Involvement of Superoxide Dismutases in the Response of Escherichia coli to Selenium Oxides

Magali Bébien,1 Gilles Lagniel,2 Jérôme Garin,3 Danièle Touati,4 André Verméglio,1* and Jean Labarre2

CEN/Cadarache-DSV-DEVM Laboratoire de Bioénergétique Cellulaire, Univ-Méditérranée CEA 1000, 13108 Saint Paul-Lez-Durance Cedex,1 CEA/Saclay-DSV-DBCM Service de Biochimie et Génétique Moléculaire, Laboratoire de PhysioGénomique, 91191 Gif-sur-Yvette Cedex,2 CEA/Grenoble-DSV-DBMS-CP, 38054 Grenoble,3 Institut Jacques Monod, CNRS-Universités Paris 6 et Paris 7, 75251 Paris Cedex 05, France4

Received 19 July 2001/ Accepted 23 November 2001

Selenium can provoke contrasting effects on living organisms. It is an essential trace element, and low concentrations have beneficial effects, such as the reduction of the incidence of cancer. However, higher concentrations of selenium salts can be toxic and mutagenic. The bases for both toxicity and protection are not clearly understood. To provide insights into these mechanisms, we analyzed the proteomic response of Escherichia coli cells to selenate and selenite treatment under aerobic conditions. We identified 23 proteins induced by both oxides and ca. 20 proteins specifically induced by each oxide. A striking result was the selenite induction of 8 enzymes with antioxidant properties, particularly the manganese and iron superoxide dismutases (SodA and SodB). The selenium inductions of sodA and sodB were controlled by the transcriptional regulators SoxRS and Fur, respectively. Strains with decreased superoxide dismutase activities were severely impaired in selenium oxide tolerance. Pretreatment with a sublethal selenite concentration triggered an adaptive response dependent upon SoxRS, conferring increased selenite tolerance. Altogether, our data indicate that superoxide dismutase activity is essential for the cellular defense against selenium salts, suggesting that superoxide production is a major mechanism of selenium toxicity under aerobic conditions.

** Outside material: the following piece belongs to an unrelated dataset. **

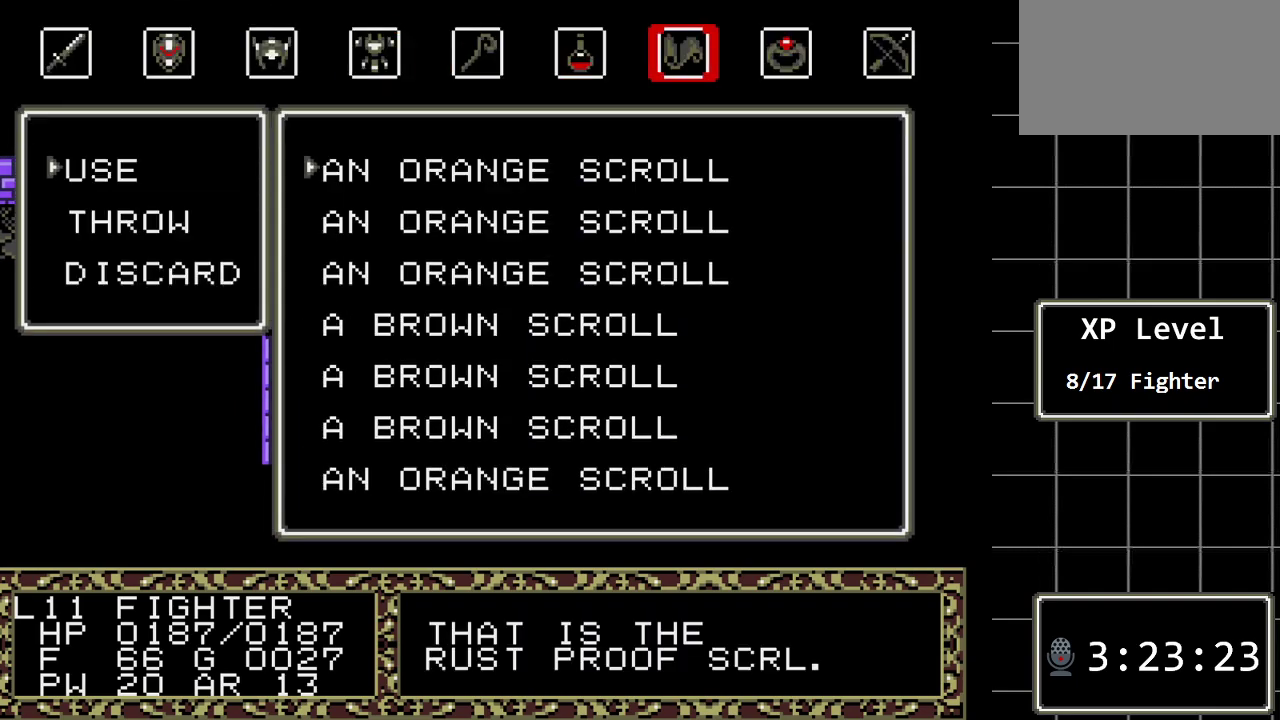
{"buttons": [], "events": [[100, "DPAD_DOWN", "down"], [250, "DPAD_DOWN", "up"], [350, "DPAD_DOWN", "down"], [483, "DPAD_DOWN", "up"]]}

* Corresponding author. Mailing address: CEN/Cadarache DSV-DEVM, Laboratoire de Bioénergétique Cellulaire, F-13108 St. Paul-Lez-Durance Cedex, France. Phone: (33) 442254630. Fax: (33) 442254701. E-mail: avermeglio{at}cea.fr.


Journal of Bacteriology, March 2002, p. 1556-1564, Vol. 184, No. 6
0021-9193/02/$04.00+0     DOI: 10.1128/JB.184.6.1556-1564.2002
Copyright © 2002, American Society for Microbiology. All Rights Reserved.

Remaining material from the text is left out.